Second, the reviewer brings up salient points about the specific form of Equation 6. We would first like to stress that the main goal of this section of the paper was to propose a simple non-equilibrium extension to the thermodynamic framework that could explain all aspects of the experimental data. To our knowledge, there have been no works suggesting any direct interactions between Bicoid and Zelda. In the absence of evidence, we thus chose a model where Bicoid and Zelda acted independently and additively. A more comprehensive comparison of various non-equilibrium models is a project that we believe to be beyond the scope of this paper. Indeed, the exploration of these models still remains challenging even in the simpler case of bacterial transcriptional regulation as exemplified by the work by Hammar et al., 2014, and the recent bioRxiv preprint of Morrison et al. (2020). Nevertheless, we can at least comment on the two alternative mechanisms proposed in this comment.

If Bicoid and Zelda act simultaneously, then one would indeed expect Equation 6 to have the form $\pi =[Bicoid][Zelda]$. However, one critical experimental fact is that transcription occurs even in the absence of Zelda, albeit at a delayed capacity. Thus, this purely simultaneous action mechanism can be ruled out, since removing Zelda would set all transition rates $\pi$ to zero. Similarly, this rules out a sequential mechanism where $\pi =\frac{[Bicoid][Zelda]}{c_1[Bicoid]+c_2[Zelda]}$, since removing Zelda would similarly forbid any transitions from the OFF to ON state.
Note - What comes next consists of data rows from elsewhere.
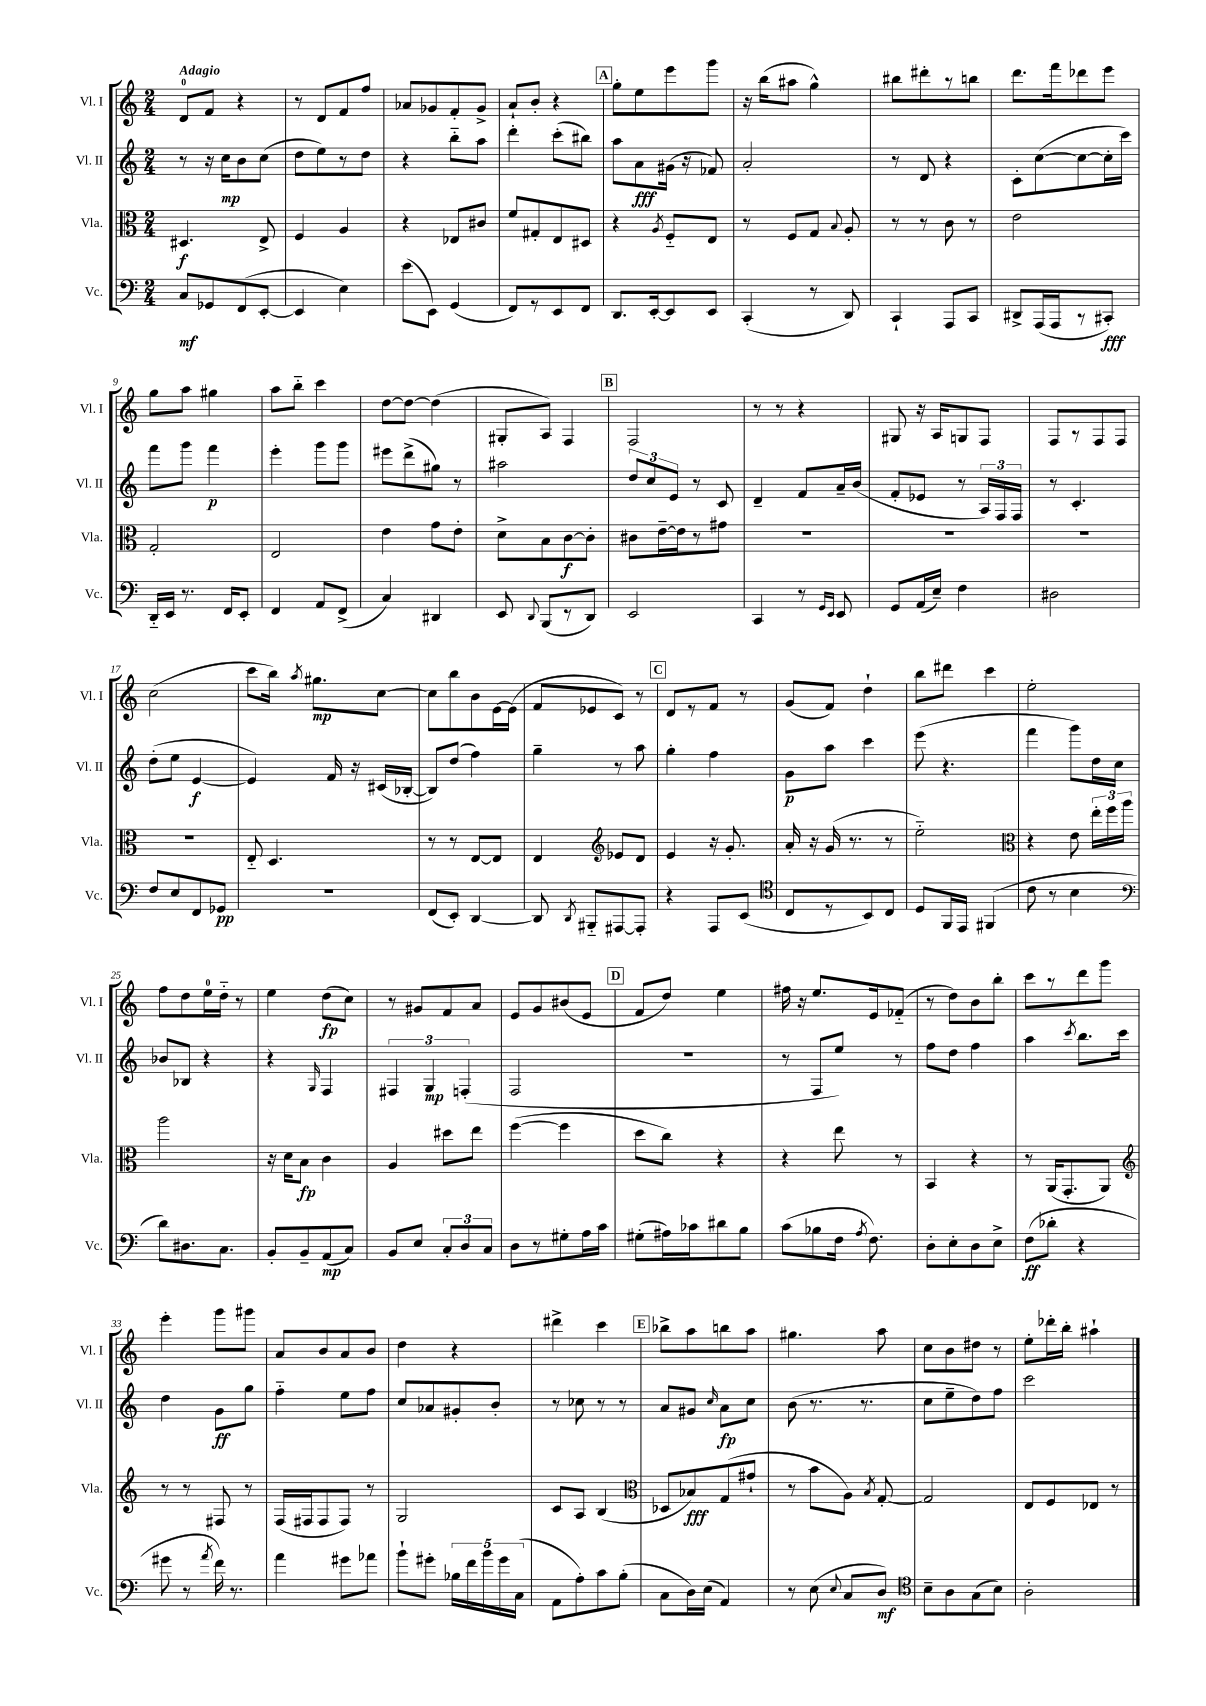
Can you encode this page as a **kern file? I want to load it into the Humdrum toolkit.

**kern	**kern	**kern	**kern
*staff4	*staff3	*staff2	*staff1
*clefF4	*clefC3	*clefG2	*clefG2
*k[]	*k[]	*k[]	*k[]
*M2/4	*M2/4	*M2/4	*M2/4
8C/L	4.D#/	8r	8d/L
8GG-/	.	16r	8f/J
.	.	16cc\LK	.
(8FF/	.	8b\	4r
[8EE'/J	8E^/	(8cc\J	.
=	=	=	=
4EE/]	4F/	8dd\L	8r
.	.	8ee\)	8d/L
4E\)	4A/	8r	8f/
.	.	8dd\J	8ff/J
=	=	=	=
(8e\L	4r	4r	8a-/L
8EE\J)	.	.	8g-/
(4GG/	8E-/L	8bb'~\L	8f'/
.	8c#/J	8aa\J	8g-^/J
=	=	=	=
8FF/L)	8f/L	4ddd'\	8a`/L
8r	8G#'/	.	8b'/J
8EE/	8E/	(8ccc'\L	4r
8FF/J	8D#/J	8bb#\J)	.
=	=	=	=
8.DD/L	4r	8aa\L	8gg'\L
.	.	8a\	8ee\
[16EE'/k	.	.	.
.	8qA/	.	.
8EE/]	8F'~/L	(16g#\Jk	8eee\
.	.	16r	.
8EE/J	8E/J	8f-/)	8ggg\J
=	=	=	=
(4CC'/	8r	2a'/	16r
.	.	.	(16bb\LK
.	8F/L	.	8aa#\J
8r	8G/J	.	4gg^^\)
.	8qqB/	.	.
8DD/)	8A'/	.	.
=	=	=	=
4CC`/	8r	8r	8bb#\L
.	8r	8d/	8ddd#'\
8AAA/L	8c\	4r	8r
8CC/J	8r	.	8bb\J
=	=	=	=
8DD#^/L	2e\	8c'\L	8.ddd\L
(16AAA/L	.	([8cc\	.
16AAA/J	.	.	16fff\k
8r	.	8cc\_	8ddd-\
8CC#'/J)	.	16cc'\]L	8eee\J
.	.	16ccc\JJ)	.
=	=	=	=
16DD'~/LL	2G'/	8fff\L	8gg\L
16EE/JJ	.	.	.
8.r	.	8ggg\J	8aa\J
.	.	4fff\	4gg#\
16FF/LK	.	.	.
8EE'/J	.	.	.
=	=	=	=
4FF/	2E/	4eee'\	8aa\L
.	.	.	8bb'~\J
8AA/L	.	8ggg\L	4ccc\
(8FF^/J	.	8ggg\J	.
=	=	=	=
4C/)	4e\	8eee#\L	[8dd\L
.	.	(8ddd^\	8dd\_J
4DD#/	8g\L	8gg#\J)	(4dd\]
.	8e'\J	8r	.
=	=	=	=
8EE/	8d^\L	2aa#\	8G#'/L
8qqDD/	.	.	.
(8BBB/L	8B\	.	8A/J)
8r	[8c\	.	4F/
8DD/J)	8c'\]J	.	.
=	=	=	=
2EE/	8c#\L	12dd/L	2F/
.	.	12cc/	.
.	[16e~\L	.	.
.	.	12e/J	.
.	16e\]J	.	.
.	8r	8r	.
.	8g#\J	8c/	.
=	=	=	=
4CC/	2r	4d~/	8r
.	.	.	8r
8r	.	8f/L	4r
16qqGG/LL	.	.	.
16qqEE/JJ	.	.	.
8EE/	.	16a~/L	.
.	.	(16b/JJ	.
=	=	=	=
8GG/L	2r	8f'/L	8G#/
(16AA/L	.	8e-/J	16r
16E~/JJ)	.	.	16A/LK
4F\	.	8r	8G/
.	.	24A/LL)	8F/J
.	.	24F/	.
.	.	24F/JJ	.
=	=	=	=
2D#\	2r	8r	8F/L
.	.	4.c'/	8r
.	.	.	8F/
.	.	.	8F/J
=	=	=	=
8F/L	2r	(8dd'\L	(2cc\
8E/	.	8ee\J	.
8FF/	.	[4e/	.
8GG-/J	.	.	.
=	=	=	=
2r	8E'~/	4e/])	8ccc\L
.	4.D/	.	16bb\Jk)
.	.	.	8qaa/
.	.	.	8.gg#\L
.	.	16f/	.
.	.	16r	.
.	.	(16c#/LL	[8cc\J
.	.	[16B-'/JJ	.
=	=	=	=
(8FF/L	8r	8B-/]L)	8cc\]L
8EE'/J)	8r	(8dd/J	8bb\
[4DD/	[8E/L	4ff\)	8b\
.	8E/]J	.	[16e\L
.	.	.	(16e\]JJ
=	=	=	=
8DD/]	4E/	4gg~\	8f/L
8qDD/	.	.	.
8BBB#'~/L	.	.	8e-/
*	*clefG2	*	*
[8AAA#/	8e-/L	8r	8c/J)
8AAA#'/]J	8d/J	8aa\	8r
=	=	=	=
4r	4e/	4gg'\	8d/L
.	.	.	8r
8AAA/L	16r	4ff\	8f/J
.	8.g'/	.	.
(8EE/J	.	.	8r
=	=	=	=
*clefC4	*	*	*
8C/L	16a'/	8g\L	(8g/L
.	16r	.	.
8r	(16g/	8aa\J	8f/J)
.	8.r	.	.
8BB/)	.	4ccc\	4dd`\
8C/J	8r	.	.
=	=	=	=
8D/L	2ee'~\)	(8eee\	8bb\L
16FF/L	.	4.r	8ddd#\J
16EE/JJ	.	.	.
(4FF#/	.	.	4ccc\
=	=	=	=
*	*clefC3	*	*
8c\	4r	4fff\	2ee'\
8r	.	.	.
4B\	8e\	8ggg\L)	.
.	24ee'\LL	16dd\L	.
.	24ff\	.	.
.	.	16cc\JJ	.
.	24aa\JJ	.	.
=	=	=	=
*clefF4	*	*	*
8d\L)	2aa\	8b-/L	8ff\L
8.D#\	.	8B-/J	8dd\
.	.	4r	16ee\L
8.C\J	.	.	16dd'~\JJ
.	.	.	8r
=	=	=	=
8BB'/L	16r	4r	4ee\
.	16d\LK	.	.
8BB~/	8B\J	.	.
.	.	16qqG/	.
(8AA/	4c\	4F/	(8dd\L
8C/J)	.	.	8cc\J)
=	=	=	=
8BB/L	4A/	6F#/	8r
8E/J	.	.	8g#/L
.	.	6G/	.
12C'/L	8dd#\L	.	8f/
12D/	.	(6F'/	.
.	8ee\J	.	8a/J
12C/J	.	.	.
=	=	=	=
8D\L	([4ff\	2F/	8e/L
8r	.	.	8g/
8G#'\	4ff\]	.	(8b#/
16A\L	.	.	8e/J
16c\JJ	.	.	.
=	=	=	=
(8G#'\L	8dd\L	2r	8f/L
16A#\L)	8cc\J)	.	8dd/J)
16c-\J	.	.	.
8d#\	4r	.	4ee\
8B\J	.	.	.
=	=	=	=
(8c\L	4r	8r	16ff#\
.	.	.	16r
8B-\	.	8F/L	8.ee/L
16F\Jk	8ee\	8ee/J)	.
8qA/	.	.	.
8.F\)	.	.	16e/k
.	8r	8r	(8f-'~/J
=	=	=	=
8D'\L	4BB/	8ff\L	8r
8E'\	.	8dd\J	8dd\L)
8D\	4r	4ff\	8b\
8E^\J	.	.	8bb'\J
=	=	=	=
(8F\L	8r	4aa\	8ccc\L
8d-'\J	(16AA/LK	.	8r
.	8.GG'/	.	.
.	.	8qccc/	.
4r	.	8.bb\L	8ddd\
.	8AA/J)	.	8ggg\J
.	.	16ccc\Jk	.
=	=	=	=
*	*clefG2	*	*
8g#\	8r	4dd\	4eee'\
8r	8r	.	.
8qa/	.	.	.
16f\)	8F#/	8g\L	8ggg\L
8.r	.	.	.
.	8r	8gg\J	8ggg#\J
=	=	=	=
4a\	(16F/LL	4ff'~\	8a/L
.	16F#/J	.	.
.	8F#/	.	8b/
8g#\L	8F#/J)	8ee\L	8a/
8a-\J	8r	8ff\J	8b/J
=	=	=	=
8b`\L	2G/	8cc/L	4dd\
8g#'\J	.	8a-/	.
20B-\LL	.	8g#'/	4r
20f\	.	.	.
20b\	.	.	.
.	.	8b'/J	.
20g#\	.	.	.
(20C\JJ	.	.	.
=	=	=	=
8AA\L	8c/L	8r	4ddd#^\
8A'\)	8A/J	8cc-\	.
8c\	(4B/	8r	4ccc\
(8B'\J	.	8r	.
=	=	=	=
*	*clefC3	*	*
8C\L	8D-/L	8a/L	8bb-^\L
16D\L)	8B-/)	8g#/J	8aa\
(16E\JJ	.	.	.
.	.	16qqcc/	.
4AA/)	(8G/	8a\L	8bb\
.	8g#`/J	8cc\J	8aa\J
=	=	=	=
8r	8r	(8b\	4.gg#\
(8E\	8b\L	8.r	.
8qqE/	.	.	.
8C/L	8A\J)	.	.
.	.	8.r	.
.	8qB/	.	.
8D/J)	[8G'/	.	8aa\
=	=	=	=
*clefC4	*	*	*
8B~\L	2G/]	8cc\L	8cc\L
8A\	.	8ee~\	8b\
(8G\	.	8dd\)	8dd#\J
8B\J)	.	8ff\J	8r
=	=	=	=
2A'\	8E/L	2ccc\	8ee'\L
.	8F/	.	16ddd-'\L
.	.	.	16bb'\JJ
.	8E-/J	.	4aa#`\
.	8r	.	.
==	==	==	==
*-	*-	*-	*-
More generally, the existence of transcription in the absence of Zelda implies that there must exist some independence between Bicoid-and-Zelda-mediated transitions from the OFF to ON state. If Bicoid and Zelda did not work in parallel to catalyze the transition into the ON state, transcription could not occur in the absence of Zelda. To discuss this point explicitly, we have added this argument as an appendix section in Appendix subsection “Exploring alternatives to the additive transcription factor-driven transition rate” and Appendix—figure 15, and have referenced it in the subsection “Transcription factor-driven chromatin accessibility can capture all aspects of the data”.